TJB
TJB

Reputation: 3836

Load CSS only when template is completely done rendering

I had a link to boostrap stylesheet cdn that was causing some render blocking issues which was performing my site performance according to Google Page Speed Insights. I solved this by only taking the required above the fold bootstrap css and putting it in a 'critic_bootstrap.css' file. When the page is completely rendered, I do want to load that bootstrap CDN anyway for all the other styles that are not above the fold. How can I accomplish this ? I tried appending it to the head of my document in a jquery document.ready function, but it seemed to still cause PSI render blocking issues like it was till being loaded before the page was being rendered.

Upvotes: 0

Views: 844

Answers (3)

indarCode
indarCode

Reputation: 90

Try to load the css at $(window).load() instead of $(document).ready().

============================================================

## Required actions
1) In the post, what file holds the above-the-fold bootstrap CSS?
2) Retype the part of the post that opens with the words containing "I had a link" and closes with "instead of $(document).ready().".
3) According to the post, why does the asker still want to load the bootstrap CDN once the page has finished rendering?

## Dataset entries
============================================================

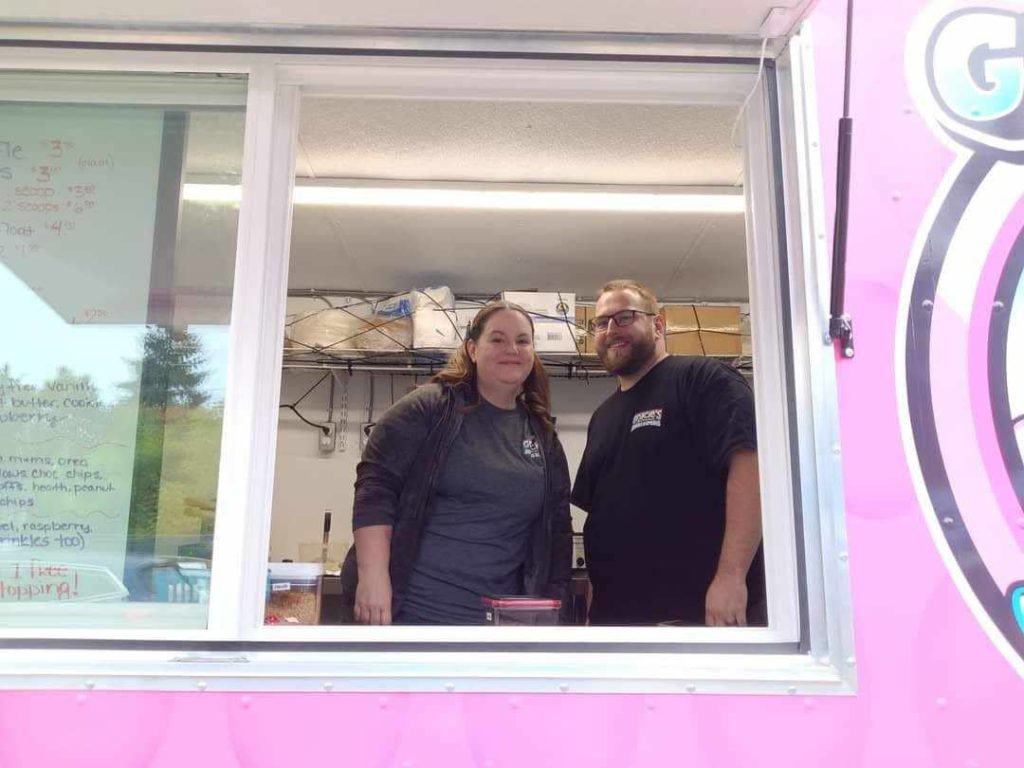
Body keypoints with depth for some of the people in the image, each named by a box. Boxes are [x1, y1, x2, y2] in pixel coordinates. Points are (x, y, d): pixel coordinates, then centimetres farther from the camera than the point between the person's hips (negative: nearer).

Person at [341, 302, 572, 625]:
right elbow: (375, 488, -10)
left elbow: (557, 529, 12)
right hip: (409, 610, -4)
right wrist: (373, 577, -19)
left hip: (498, 622, 5)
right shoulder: (427, 407, -5)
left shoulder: (544, 438, 10)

============================================================

## Results in order
1) A file named 'critic_bootstrap.css'.

2)
I had a link to boostrap stylesheet cdn that was causing some render blocking issues which was performing my site performance according to Google Page Speed Insights. I solved this by only taking the required above the fold bootstrap css and putting it in a 'critic_bootstrap.css' file. When the page is completely rendered, I do want to load that bootstrap CDN anyway for all the other styles that are not above the fold. How can I accomplish this ? I tried appending it to the head of my document in a jquery document.ready function, but it seemed to still cause PSI render blocking issues like it was till being loaded before the page was being rendered.

Upvotes: 0

Views: 844

Answers (3)

indarCode
indarCode

Reputation: 90

Try to load the css at $(window).load() instead of $(document).ready().

3) The file 'critic_bootstrap.css' holds only the required above-the-fold bootstrap CSS. The CDN is still needed for all the other styles that are not above the fold.